The sun was drooping down behind the waves as George Talboys lighted his

cigar upon this August evening. Only ten days more, the sailors had told

him that afternoon, and they would see the English coast. “I will go

ashore in the first boat that hails us,” he cried; “I will go ashore in

a cockle-shell. By Jove, if it comes to that, I will swim to land.”

 

His friends in the aft-cabin, with the exception of the pale governess,

laughed at his impatience; she sighed as she watched the young man,

chafing at the slow hours, pushing away his untasted wine, flinging

himself restlessly about upon the cabin sofa, rushing up and down the

companion ladder, and staring at the waves.

 

As the red rim of the sun dropped into the water, the governess ascended

the cabin stairs for a stroll on deck, while the passengers sat over

their wine below. She stopped when she came up to George, and, standing

by his side, watched the fading crimson in the western sky.

 

The lady was very quiet and reserved, seldom sharing in the after-cabin

amusements, never laughing, and speaking very little; but she and George

Talboys had been excellent friends throughout the passage.

 

“Does my cigar annoy you, Miss Morley?” he said, taking it out of his

mouth.

 

“Not at all; pray do not leave off smoking. I only came up to look at

the sunset. What a lovely evening!”

 

“Yes, yes, I dare say,” he answered, impatiently; “yet so long, so long!
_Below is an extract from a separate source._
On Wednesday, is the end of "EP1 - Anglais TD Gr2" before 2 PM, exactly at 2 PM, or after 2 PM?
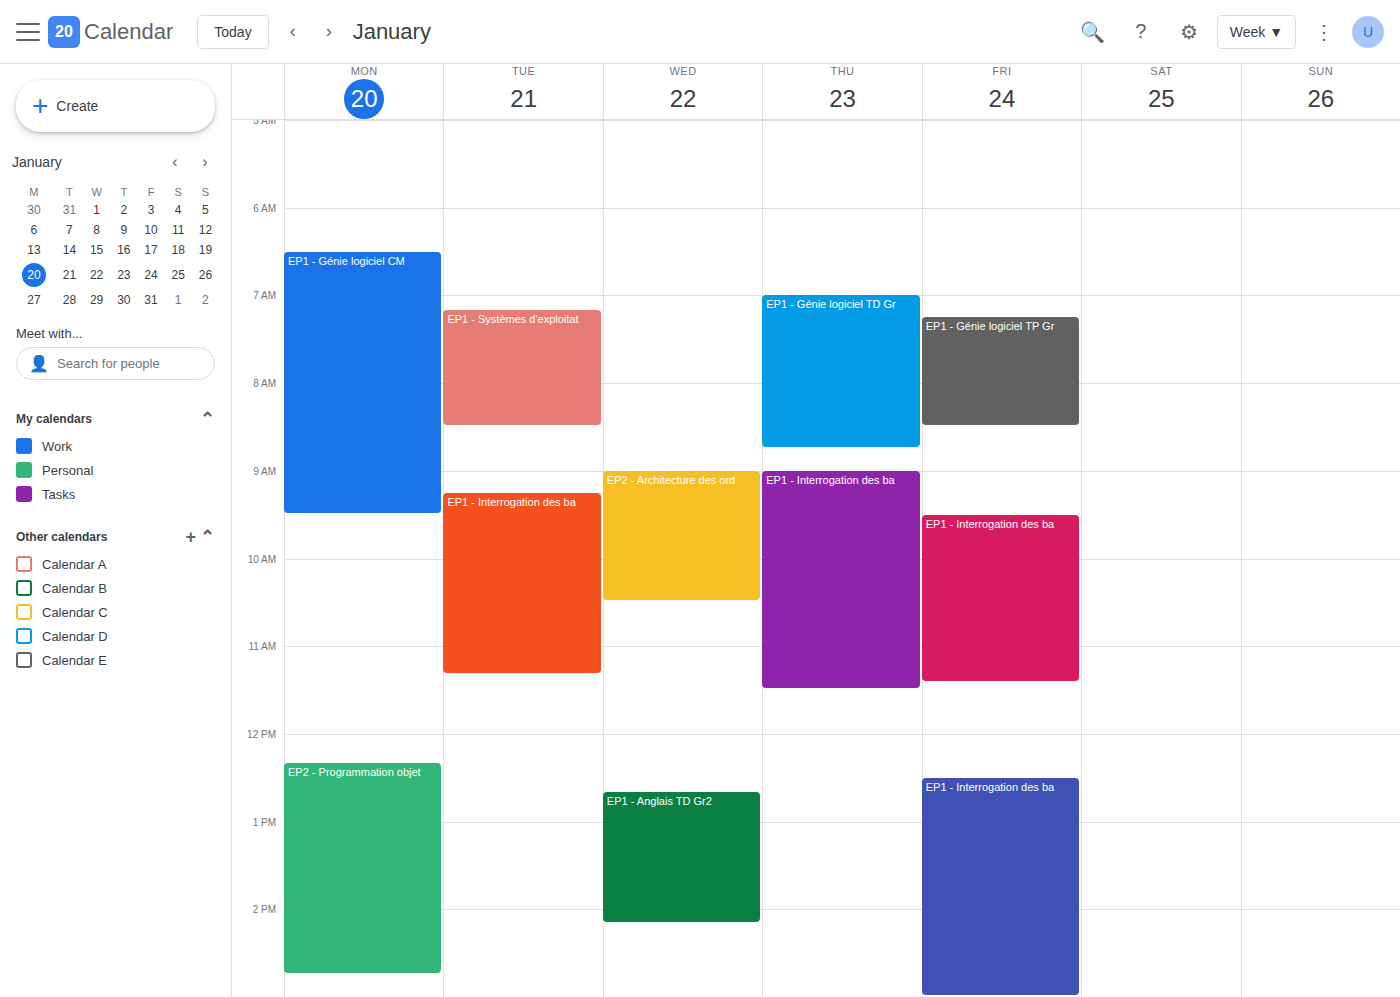
2:10 PM -- after 2 PM, 10 minutes below the 2 PM line.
Ten more interminable days and ten more weary nights before we land.”

 

“Yes,” said Miss Morley, sighing. “Do you wish the time shorter?”

 

“Do I?” cried George. “Indeed I do. Don’t you?”

 

“Scarcely.”

 

“But is there no one you love in England? Is there no one you love

looking out for your arrival?”

 

“I hope so,” she said gravely. They were silent for some time, he

smoking his cigar with a furious impatience, as if he could hasten the

course of the vessel by his own restlessness; she looking out at the

waning light with melancholy blue eyes—eyes that seemed to have faded

with poring over closely-printed books and difficult needlework; eyes

that had faded a little, perhaps, by reason of tears secretly shed in

the lonely night.

 

“See!” said George, suddenly, pointing in another direction from that

toward which Miss Morley was looking, “there’s the new moon!”

 

She looked up at the pale crescent, her own face almost as pale and wan.

 

“This is the first time we have seen it.”